- Input material
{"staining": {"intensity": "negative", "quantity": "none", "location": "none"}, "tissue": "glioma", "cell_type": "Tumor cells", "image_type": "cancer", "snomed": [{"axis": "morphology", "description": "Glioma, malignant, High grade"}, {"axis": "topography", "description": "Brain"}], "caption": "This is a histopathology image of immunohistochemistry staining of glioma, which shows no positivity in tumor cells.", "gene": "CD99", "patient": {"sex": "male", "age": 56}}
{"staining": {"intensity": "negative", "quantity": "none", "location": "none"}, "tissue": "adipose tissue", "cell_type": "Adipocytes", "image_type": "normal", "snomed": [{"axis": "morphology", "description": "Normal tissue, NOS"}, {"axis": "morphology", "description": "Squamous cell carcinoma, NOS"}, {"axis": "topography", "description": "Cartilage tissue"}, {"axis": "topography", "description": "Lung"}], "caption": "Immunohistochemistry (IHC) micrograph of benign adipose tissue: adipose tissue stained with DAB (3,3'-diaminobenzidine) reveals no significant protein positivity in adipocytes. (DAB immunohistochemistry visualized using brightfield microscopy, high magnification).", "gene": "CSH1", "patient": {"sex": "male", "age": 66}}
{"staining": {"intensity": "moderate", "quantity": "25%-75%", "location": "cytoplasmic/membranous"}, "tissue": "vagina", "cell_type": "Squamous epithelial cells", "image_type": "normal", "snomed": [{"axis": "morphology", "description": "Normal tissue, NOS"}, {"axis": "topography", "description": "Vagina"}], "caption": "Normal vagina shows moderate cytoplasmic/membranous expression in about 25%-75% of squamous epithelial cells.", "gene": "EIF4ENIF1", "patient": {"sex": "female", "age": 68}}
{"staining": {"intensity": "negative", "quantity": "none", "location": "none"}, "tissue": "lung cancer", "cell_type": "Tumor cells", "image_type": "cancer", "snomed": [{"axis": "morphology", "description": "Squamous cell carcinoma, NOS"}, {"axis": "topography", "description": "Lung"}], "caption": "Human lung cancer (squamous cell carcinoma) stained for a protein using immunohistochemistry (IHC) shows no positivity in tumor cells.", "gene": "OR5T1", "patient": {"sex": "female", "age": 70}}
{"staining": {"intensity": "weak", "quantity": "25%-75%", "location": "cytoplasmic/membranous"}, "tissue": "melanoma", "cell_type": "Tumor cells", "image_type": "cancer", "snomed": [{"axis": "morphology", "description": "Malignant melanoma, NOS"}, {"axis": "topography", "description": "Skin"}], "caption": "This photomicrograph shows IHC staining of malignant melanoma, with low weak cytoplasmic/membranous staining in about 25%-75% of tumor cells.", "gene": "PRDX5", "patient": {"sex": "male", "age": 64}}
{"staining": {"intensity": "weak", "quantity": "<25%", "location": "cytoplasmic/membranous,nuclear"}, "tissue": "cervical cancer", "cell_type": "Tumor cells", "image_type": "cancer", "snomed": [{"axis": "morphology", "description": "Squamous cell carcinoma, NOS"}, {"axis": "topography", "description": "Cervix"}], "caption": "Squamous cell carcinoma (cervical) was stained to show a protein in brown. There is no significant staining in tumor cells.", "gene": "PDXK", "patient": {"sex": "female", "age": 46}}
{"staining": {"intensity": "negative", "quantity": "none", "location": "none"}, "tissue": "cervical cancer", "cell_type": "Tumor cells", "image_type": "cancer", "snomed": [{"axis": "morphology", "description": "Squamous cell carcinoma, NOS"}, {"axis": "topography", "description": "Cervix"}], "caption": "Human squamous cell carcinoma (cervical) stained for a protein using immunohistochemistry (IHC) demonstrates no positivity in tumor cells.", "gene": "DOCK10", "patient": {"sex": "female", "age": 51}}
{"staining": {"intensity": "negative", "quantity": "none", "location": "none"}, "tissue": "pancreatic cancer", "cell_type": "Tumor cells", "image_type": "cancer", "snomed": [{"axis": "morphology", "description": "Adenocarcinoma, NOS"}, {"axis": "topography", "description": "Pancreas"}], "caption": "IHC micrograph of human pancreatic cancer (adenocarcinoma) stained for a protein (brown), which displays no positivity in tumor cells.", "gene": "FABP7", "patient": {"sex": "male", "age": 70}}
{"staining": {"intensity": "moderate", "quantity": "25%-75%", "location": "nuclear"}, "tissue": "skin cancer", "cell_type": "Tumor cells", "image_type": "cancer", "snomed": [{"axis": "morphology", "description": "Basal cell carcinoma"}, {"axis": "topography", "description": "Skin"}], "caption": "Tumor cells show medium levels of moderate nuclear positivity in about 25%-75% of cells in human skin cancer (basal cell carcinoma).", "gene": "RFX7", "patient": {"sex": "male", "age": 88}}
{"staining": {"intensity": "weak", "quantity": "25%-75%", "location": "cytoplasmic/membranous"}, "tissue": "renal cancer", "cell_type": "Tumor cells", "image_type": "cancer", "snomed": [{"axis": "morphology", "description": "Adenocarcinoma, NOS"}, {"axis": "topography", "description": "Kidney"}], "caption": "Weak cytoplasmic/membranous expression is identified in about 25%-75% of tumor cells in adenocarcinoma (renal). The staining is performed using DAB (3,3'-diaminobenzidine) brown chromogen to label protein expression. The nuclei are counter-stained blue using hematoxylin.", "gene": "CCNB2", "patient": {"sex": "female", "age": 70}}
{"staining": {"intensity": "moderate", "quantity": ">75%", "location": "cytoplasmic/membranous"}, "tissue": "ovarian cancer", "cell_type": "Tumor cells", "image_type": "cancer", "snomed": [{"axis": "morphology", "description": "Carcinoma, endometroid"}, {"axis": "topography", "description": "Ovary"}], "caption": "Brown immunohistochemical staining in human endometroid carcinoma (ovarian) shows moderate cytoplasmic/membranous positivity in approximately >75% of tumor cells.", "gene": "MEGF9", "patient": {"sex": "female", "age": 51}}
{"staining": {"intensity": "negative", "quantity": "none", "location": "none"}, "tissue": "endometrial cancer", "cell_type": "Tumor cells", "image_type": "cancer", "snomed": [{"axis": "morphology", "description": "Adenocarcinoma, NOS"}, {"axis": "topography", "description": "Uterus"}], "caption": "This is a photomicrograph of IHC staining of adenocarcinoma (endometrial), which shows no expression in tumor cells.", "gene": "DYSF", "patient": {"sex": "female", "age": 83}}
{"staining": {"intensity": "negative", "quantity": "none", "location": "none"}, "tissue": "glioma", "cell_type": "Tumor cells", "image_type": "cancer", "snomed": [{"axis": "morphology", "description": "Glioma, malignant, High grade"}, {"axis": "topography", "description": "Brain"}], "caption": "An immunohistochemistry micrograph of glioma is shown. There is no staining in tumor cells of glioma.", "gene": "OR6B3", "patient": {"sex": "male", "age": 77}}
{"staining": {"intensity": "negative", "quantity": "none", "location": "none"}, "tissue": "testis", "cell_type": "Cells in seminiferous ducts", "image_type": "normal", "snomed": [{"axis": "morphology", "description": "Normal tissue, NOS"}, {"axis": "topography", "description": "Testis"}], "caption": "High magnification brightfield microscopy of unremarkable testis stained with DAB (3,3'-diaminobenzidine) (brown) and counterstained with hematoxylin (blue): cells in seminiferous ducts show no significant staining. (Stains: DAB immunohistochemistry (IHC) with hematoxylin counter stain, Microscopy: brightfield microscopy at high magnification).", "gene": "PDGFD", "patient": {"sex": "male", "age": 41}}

- Exercise brief
Wherever a line in the entries above holds "grade", copy that line.

- Exercise result
{"staining": {"intensity": "negative", "quantity": "none", "location": "none"}, "tissue": "glioma", "cell_type": "Tumor cells", "image_type": "cancer", "snomed": [{"axis": "morphology", "description": "Glioma, malignant, High grade"}, {"axis": "topography", "description": "Brain"}], "caption": "This is a histopathology image of immunohistochemistry staining of glioma, which shows no positivity in tumor cells.", "gene": "CD99", "patient": {"sex": "male", "age": 56}}
{"staining": {"intensity": "negative", "quantity": "none", "location": "none"}, "tissue": "glioma", "cell_type": "Tumor cells", "image_type": "cancer", "snomed": [{"axis": "morphology", "description": "Glioma, malignant, High grade"}, {"axis": "topography", "description": "Brain"}], "caption": "An immunohistochemistry micrograph of glioma is shown. There is no staining in tumor cells of glioma.", "gene": "OR6B3", "patient": {"sex": "male", "age": 77}}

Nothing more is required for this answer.